You're a Generation Behind

By Tom Wiencko

I remember as a teenager listening to my father, an electrical engineer for a major computer manufacturer, talk about how new “integrated circuits” meant that we would someday be able to put whole circuits, or even whole computers, on a single chip. One of his colleagues said of this revolution, “that's nice, but I wouldn't want to lose my computer in a crack in my desk.” My father told him he didn't have to worry, because computers would be so cheap that he'd have a whole drawer full of them. Even in the days of the $200 calculator, a cheap computer was imaginable.

An executive at Digital Equipment Corporation - which developed the mini-computer, technology disruptive to IBM - wondered in public why anyone would ever need a computer on the desktop. Compaq seized the desktop opportunity and eventually purchased DEC with spare change. This is only one example of where disruptive technologies swept away the old guard more rapidly than anyone imagined.

The first cellular phones, for example, were car mounted monsters that cost $1000. The cellular industry projected that there could be 1,000,000 subscribers by the end of the 20 th century, if all went well. In 2000, less than 20 years after the technology was first deployed, cell phones were nearly free, pocket sized and used by subscribers measured in the hundreds of millions. Given that most of the disruptive technology of the past 50 years has come in communications, it is amazing that the communications industry has a difficult time embracing and promoting new and disruptive technologies.

Disruptive Thinking
Wireline carriers still talk about selling dial tone, and wireless executives still think they are in the airtime business. For those that have not yet read the memo, here it is: data communications and applications are the future of telecom. Information dense communications for voice, text, video and applications just now being conceived are not around the corner, they are right in our faces.

Just as in the computer business 30 years ago, and the package delivery business 20 years ago, the nature of the communications business is about to change permanently. Quality of life, not technology, is driving data communications applications deep into the lifestyle of society. To the nimble and forward thinking this is good news and a vast opportunity - think Microsoft - awaits. To the hidebound, it is the beginning of the end - think Control Data Corporation.

Other industries have adapted to new business models based on new technologies and thrived. Overnight delivery, thanks to Federal Express, spawned a revolution changing shipping companies to logistics partners. A little further back in time, a cartoon artist decided he was really in the entertainment business and started an empire based on that idea. His name was Disney. A little Seattle company realized that having a coffee shop was not about having a good cup of coffee but about delivering an exceptional coffee shop experience and that people would pay premium prices for bad coffee if the experience was good.

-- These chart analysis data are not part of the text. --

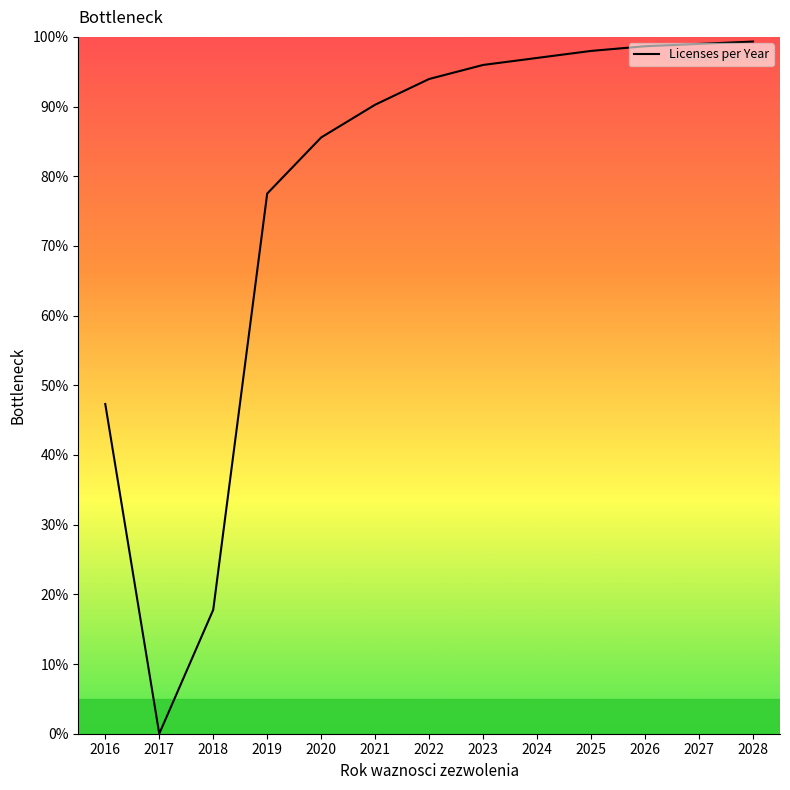

Reading right to left, transcribe all the data shown in this chart.

2028=99.3	2027=99.0	2026=98.7	2025=98.0	2024=97.0	2023=96.0	2022=94.0	2021=90.3	2020=85.6	2019=77.5	2018=17.8	2017=0.0	2016=47.3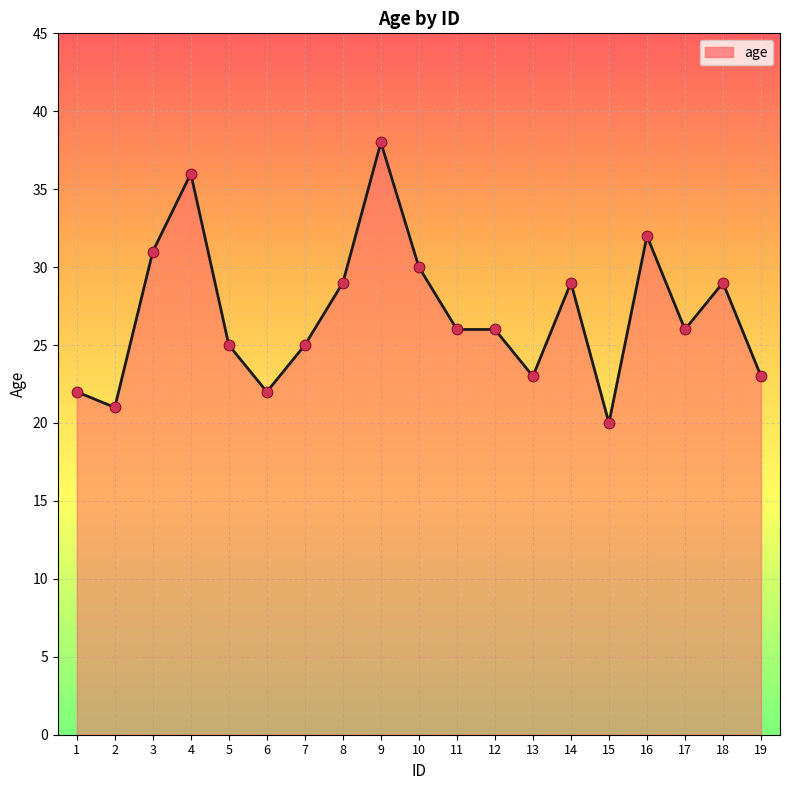

What is the ratio of the value at 17 to the value at 2?

1.2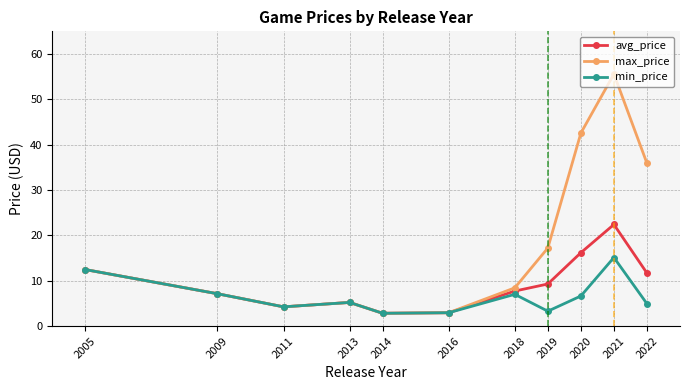

Which series has the widest spread of values?

max_price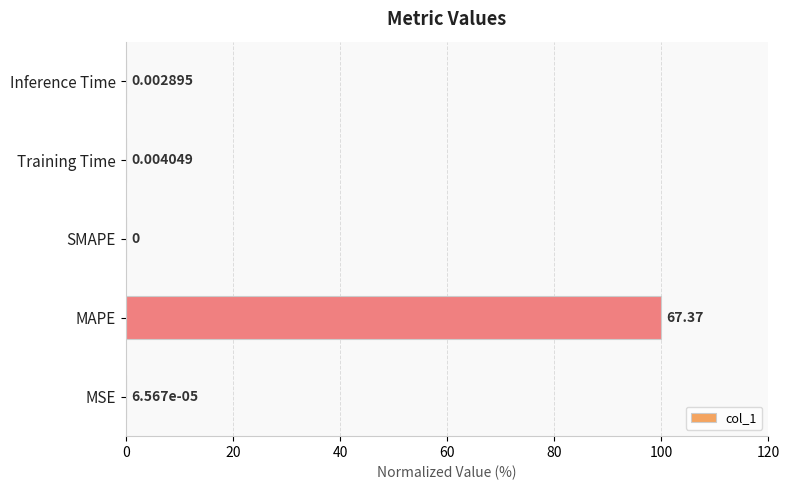

What is the sum of all values?

100.0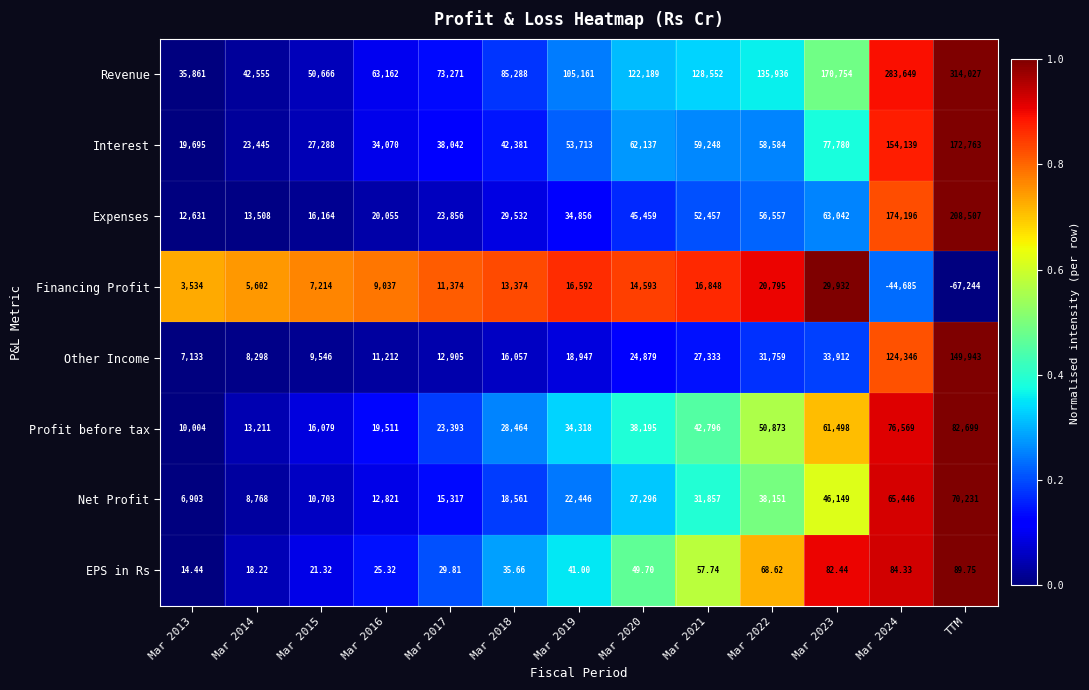

Between Mar 2017 and Mar 2018, which series saw the biggest shift?

Revenue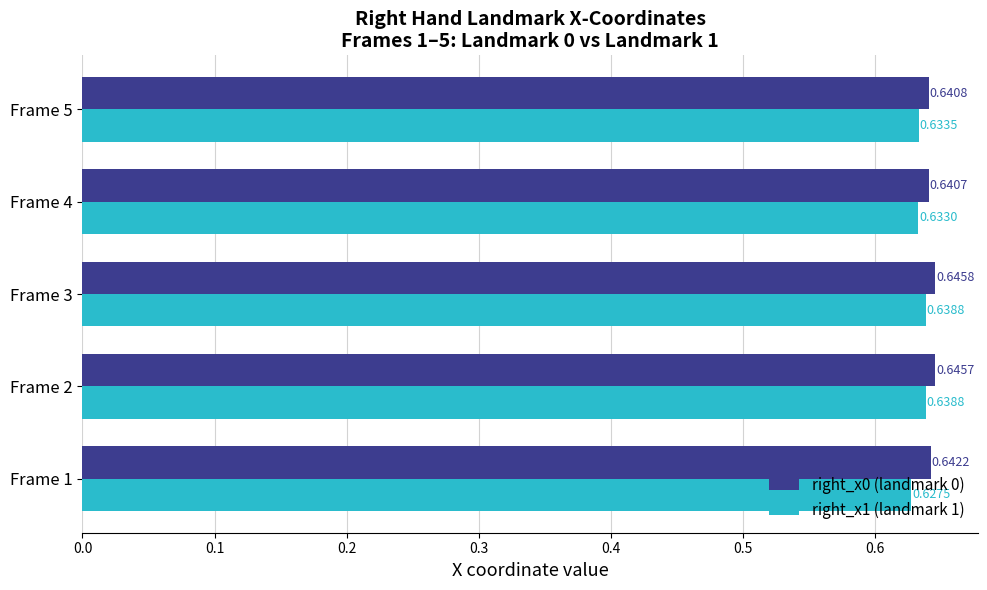

Which series has the largest total across all categories?

right_x0 (landmark 0)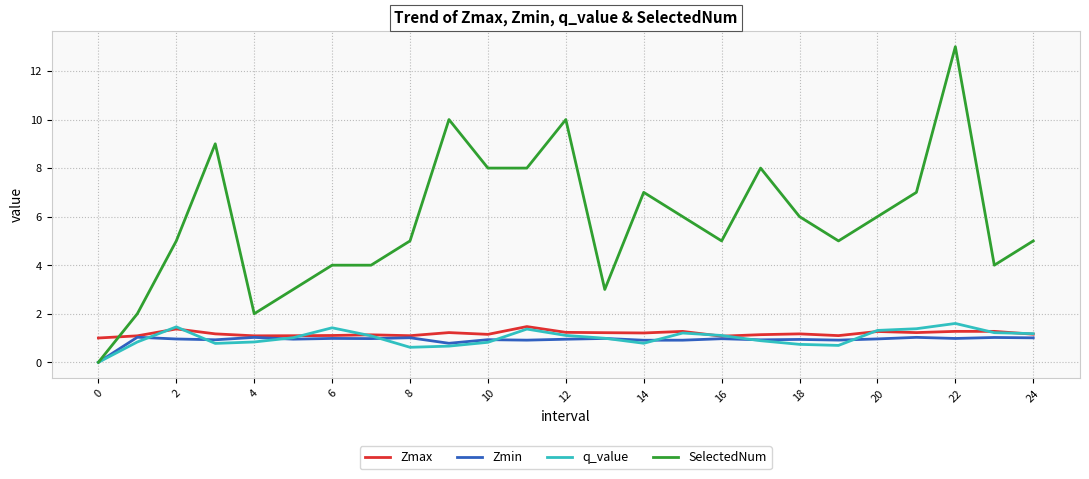

Which series has the largest range (max minus min)?

SelectedNum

If you are a telco executive and think that the future of your company and your industry lies in providing the best voice service available, please do the rest of us a favor and retire. 30 years ago you would have been a real asset to the industry, today you are a dinosaur. Operational excellence is a prerequisite, and the only way to deliver the right customer experience for technologies you haven't yet deployed – which is management's real challenge. Landline voice installations are shrinking as data and wireless expand rapidly. Clearly selling copper pairs and dial-tone is not the future.